One of Canada's two major railways has again exceeded Ottawa's grain revenue cap, reigniting a decades-old dispute that is becoming harder to dismiss as routine regulatory friction. The Canadian Transportation Agency ruled that Canadian Pacific Kansas City (CPKC) surpassed its maximum revenue entitlement (MRE) for the most recent crop year, resulting in a $2.8 million penalty. This mechanism, introduced in 2000, limits how much CPKC and Canadian National Railway (CN) can earn from shipping grain, with excesses triggering financial penalties. In 2008, CN received the largest penalty at over $47 million.
The Purpose and Evolution of the MRE
Designed to constrain railway market power and provide predictable freight costs for Prairie producers in a system with limited competition, the MRE has remained structurally intact for 25 years. However, the surrounding environment has changed dramatically. Farm groups argue that the MRE is one of the few meaningful constraints on two dominant railways controlling access to export corridors.

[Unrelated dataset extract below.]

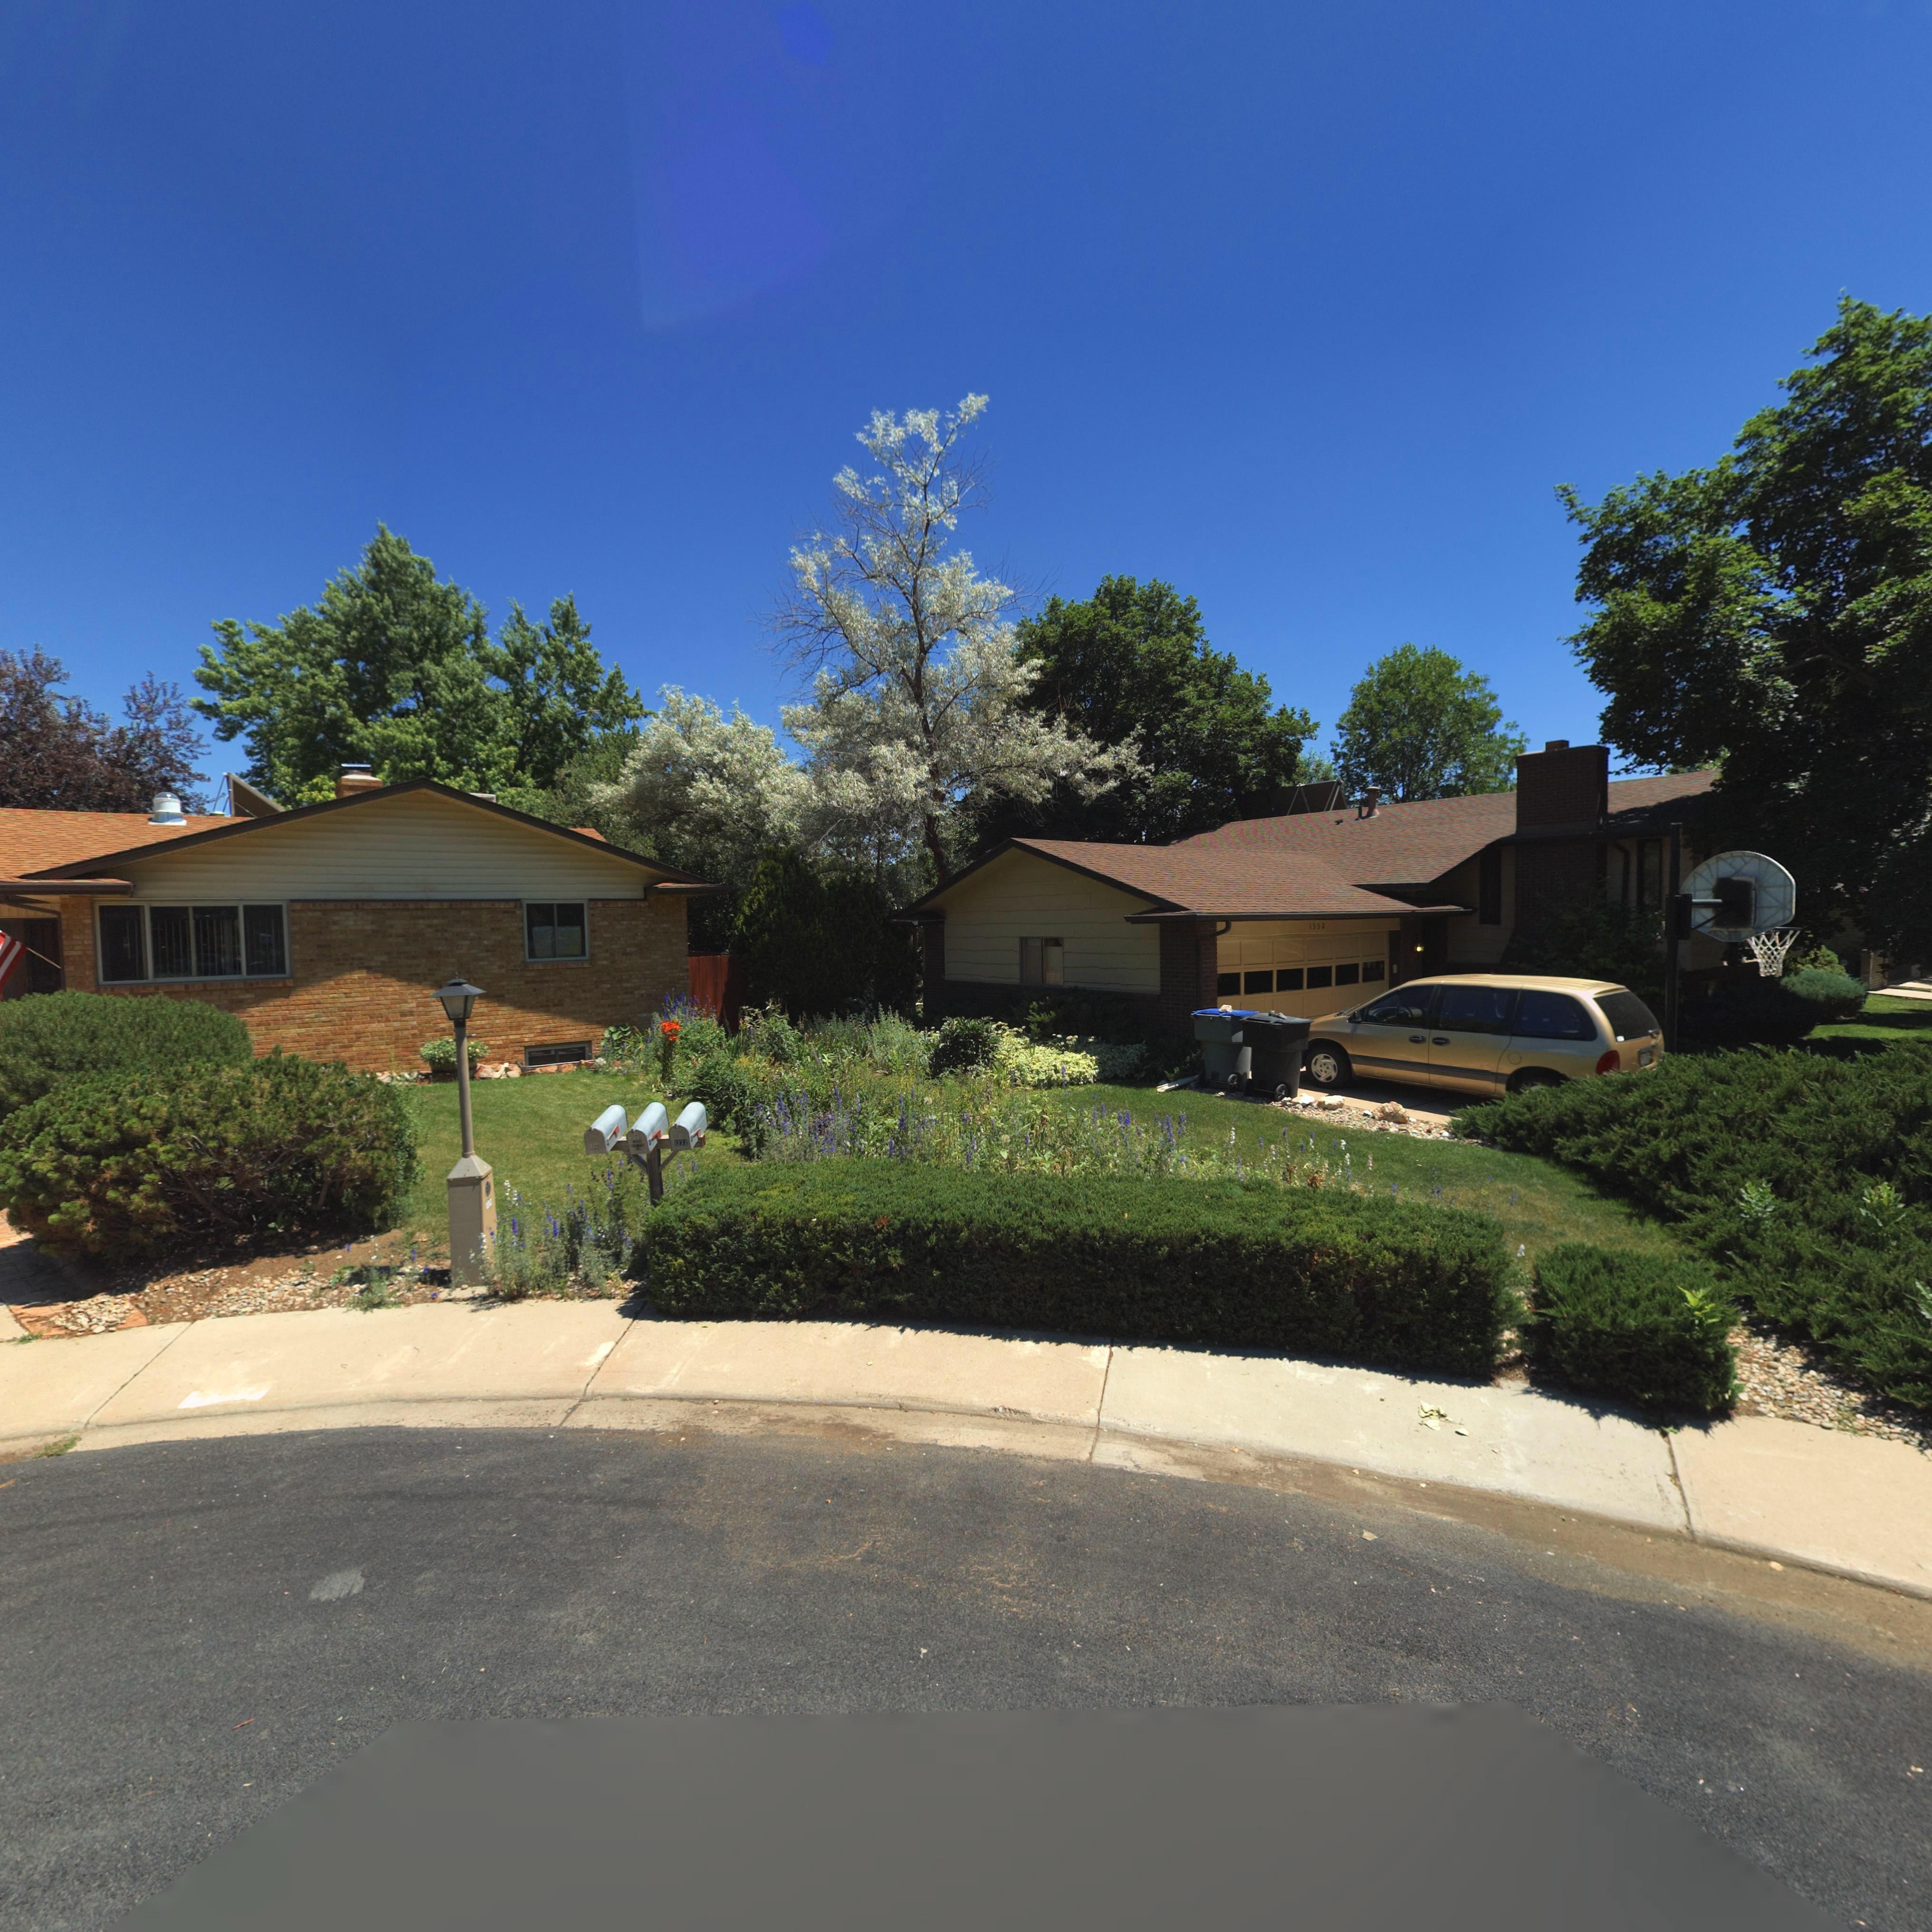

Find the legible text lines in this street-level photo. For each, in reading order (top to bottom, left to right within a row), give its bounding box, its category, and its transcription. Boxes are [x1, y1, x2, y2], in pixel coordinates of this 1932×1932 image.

They cite findings from Canada's Grain Monitor, which show that rail freight from Saskatoon to Vancouver can cost more than twice the cost of moving grain across the Pacific to Yokohama, including port fees. Such differentials would raise serious questions about pricing power in any other sector.
Efficiency Gains Not Passed Through
Growers also contend that efficiency gains have not been passed through to lower freight costs. The number of grain elevator sites has fallen by roughly 60% since the MRE was introduced, while unit trains and loop-track loading systems have made rail operations faster and more efficient than originally anticipated. Yet these improvements have not translated into reduced costs for shippers.
The Railways' Perspective
The railways have pushed back, arguing they should be allowed to price grain movement like any other commodity. They warn that revenue caps distort investment in a capital-intensive industry where locomotives, hopper cars, and terminals are long-term assets. A tight cap changes how capital gets allocated. They also point to geography: moving grain 1,200 kilometres from Saskatoon to Vancouver through sleet, snow, and the Rockies is not comparable to shorter export routes in countries like Brazil or Australia. Canadian grain rates, they add, already come in below U.S. benchmarks.
System Strain and Capacity Issues
But the issue is not price alone; it is whether the system is straining under pressure. The Grain Monitor shows freight rates rise during harvest when demand peaks, then fall later in the year. Railways describe this as normal seasonality, but that logic sits uncomfortably with the reality that Canada's grain system constantly runs near its limits. At Vancouver's port, grain ships can sit at anchor in English Bay for weeks waiting to load, sometimes months. RBC estimates Canada's share of global agricultural markets has slipped from fifth to seventh since 2000, with further declines possible if structural constraints persist. These are signs of a system absorbing more pressure than it was designed to handle.